LoJack launches SafetyNet, offers security for those prone to wander

WESTWOOD, Mass.--A Feb. 10 release from LoJack Corporation announced that the company, best known for helping bust the crook behind the wheel of your stolen car, had taken a step forward in diversification with a move into people tracking with the launch of LoJack SafetyNet. SafetyNet, based on radio-frequency technology, is a solution that tracks and rescues people at risk of wandering, including those with Alzheimer's disease, autism, Down syndrome and dementia.

According to Paul McMahon, senior director of communications at LoJack, protecting those prone to wandering is a huge and growing problem, a solution for which the industry has not yet adequately developed. "Historically, LoJack has built its business on selling our radio-frequency-based stolen vehicle recovery product to the auto market through new car dealers," McMahon said. "We're taking that successful foundation and expanding into new markets where our technology, either alone or in conjunction some complementary technology, where our law enforcement relationship, and where our strong brand will enable us or give us the permission to play. Tracking and rescuing people at risk is one of those areas."

McMahon said while GPS and cellular people-tracking technologies exist, they are not without problems. "We believe that radio frequency is the best technology--not only for stolen vehicle recovery, because it's covert--but because it penetrates buildings and containers and other things where cellular and GPS may not," McMahon said. "Many times folks who wander--either those with Alzheimer's or autism, for example--do wander in places which either are enclosed, or are out of cell coverage, or are in a densely wooded area. So those technologies would not necessarily function well, and when you're talking about my loved one, I want it to function well."

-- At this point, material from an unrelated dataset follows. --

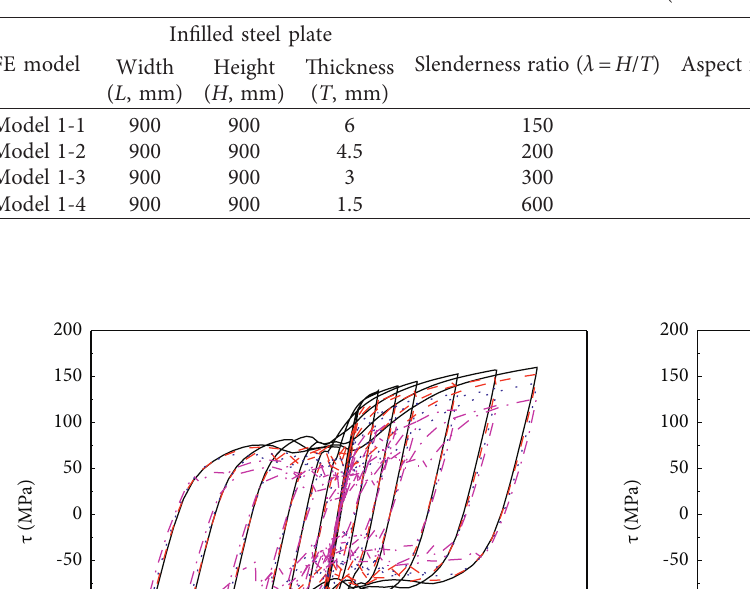
Figure 21: Comparison between test results and FE analysis results. (a) Hysteretic curves. (b) Skeleton curves. Table 9: Details of FE models (slenderness ratio).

According to Christopher Baskin, CEO of American Two-Way, a provider of medical alert monitoring services, LoJack's diversification will ultimately benefit the industry. "Entrances from companies like LoJack and others are always good. I feel that a rising tide floats all boats," Baskin said, but warned newcomers to the medical alert monitoring field that competition would be fierce. "Current medical alert providers are also gearing up to provide GPS tracking services, including geofencing capabilities that would help keep people from wandering. For example, American Two-way, in '09, released GPS tracking abilities for senior citizens," Baskin said. "Companies like American Two-Way and others will combine these services with an entire host of other medical alert, as well as even telehealth and telemonitoring, services."